**The problem**
From the first line to the last, print the records exactly, leaving out the pictures.

**Information supplied**
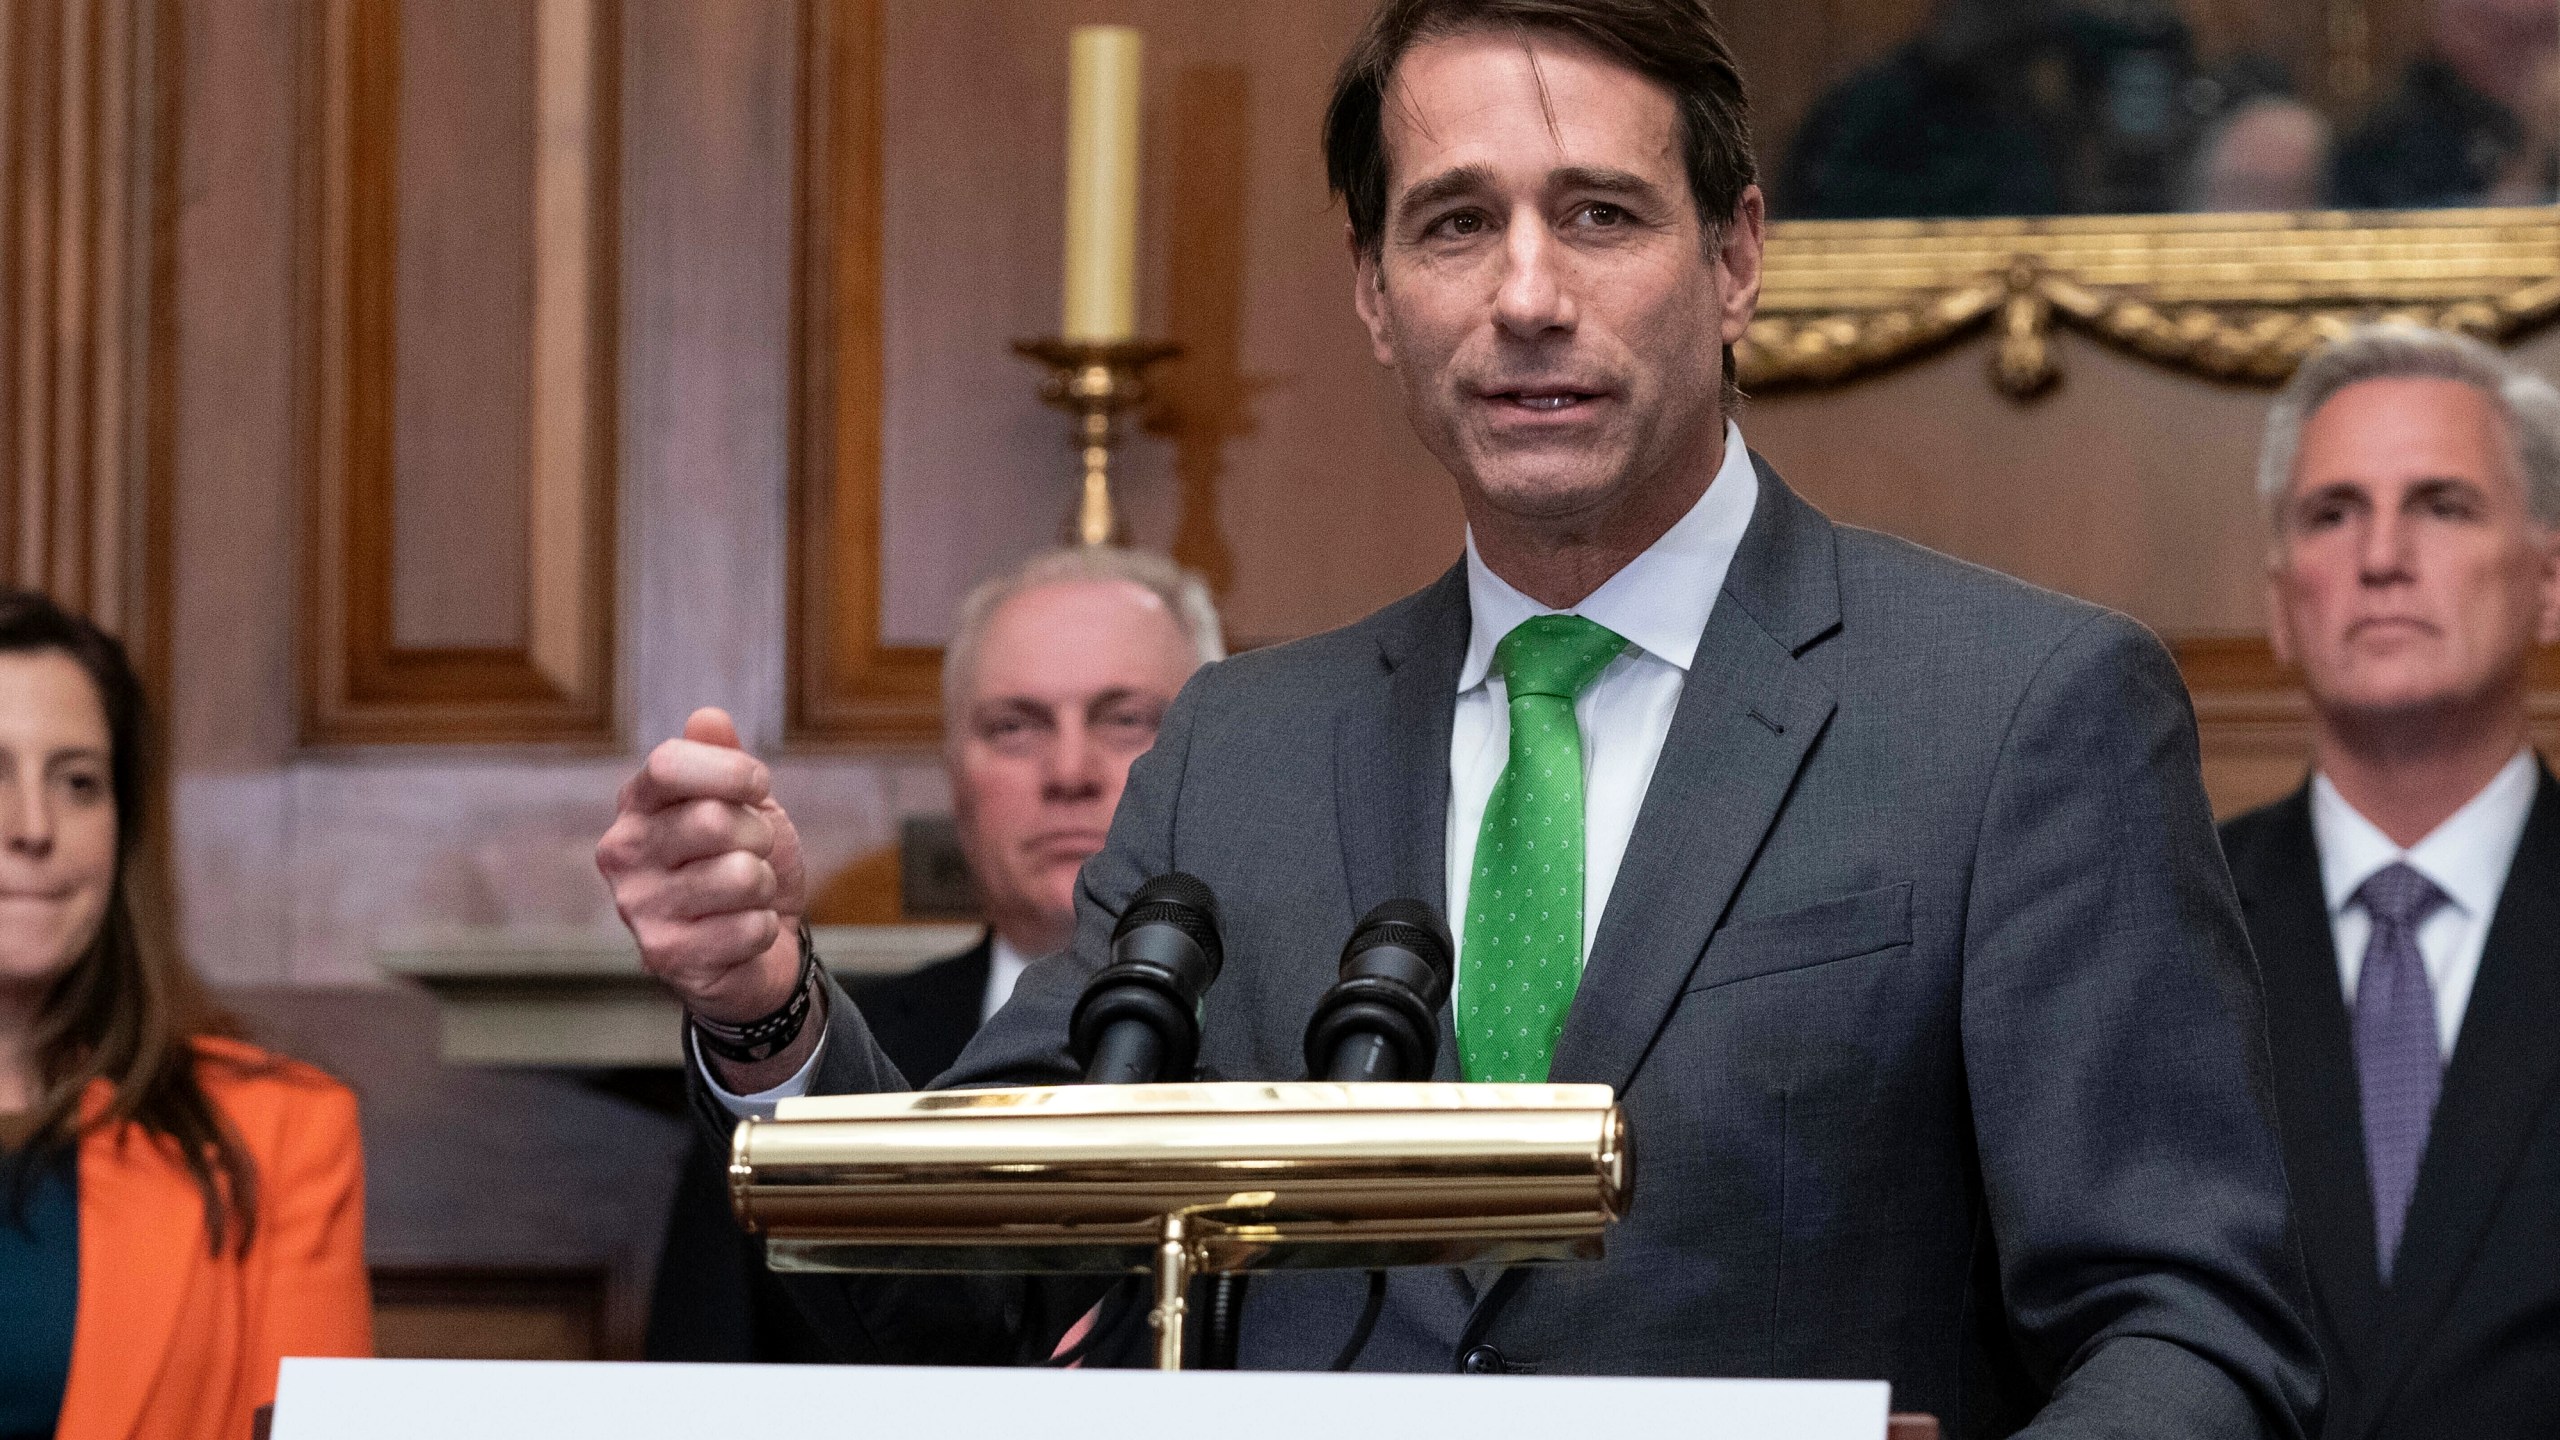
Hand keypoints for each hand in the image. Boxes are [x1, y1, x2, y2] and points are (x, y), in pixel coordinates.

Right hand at [597, 708, 807, 1025]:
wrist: (757, 949)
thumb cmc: (743, 862)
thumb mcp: (743, 803)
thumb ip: (723, 760)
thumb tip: (708, 718)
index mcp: (636, 804)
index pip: (668, 764)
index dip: (731, 771)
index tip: (757, 785)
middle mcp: (622, 852)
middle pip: (712, 819)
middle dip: (759, 835)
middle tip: (753, 852)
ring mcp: (637, 907)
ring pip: (740, 875)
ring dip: (764, 885)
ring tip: (744, 896)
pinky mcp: (664, 955)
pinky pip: (749, 927)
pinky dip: (763, 928)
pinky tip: (739, 935)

**Task answer**
Hand keypoints for each hand in the image. Boxes are [x1, y1, x2, y2] and points are (x, y), in pixel coordinates.

Right hand at [597, 708, 807, 1025]:
wrist: (757, 949)
thumb cmc: (743, 862)
thumb mcp: (743, 803)
thumb ip: (723, 760)
thumb tip: (708, 718)
index mcp: (636, 804)
index pip: (668, 764)
index dip: (731, 771)
index tip: (757, 785)
middle mcp: (622, 852)
middle pip: (712, 819)
middle dip: (759, 835)
middle tip: (753, 852)
ring mcp: (637, 907)
ring pip: (740, 875)
ring dip: (764, 885)
ring tip: (744, 896)
pinky mcp: (664, 955)
pinky pip: (749, 927)
pinky dip: (763, 928)
pinky tip: (739, 935)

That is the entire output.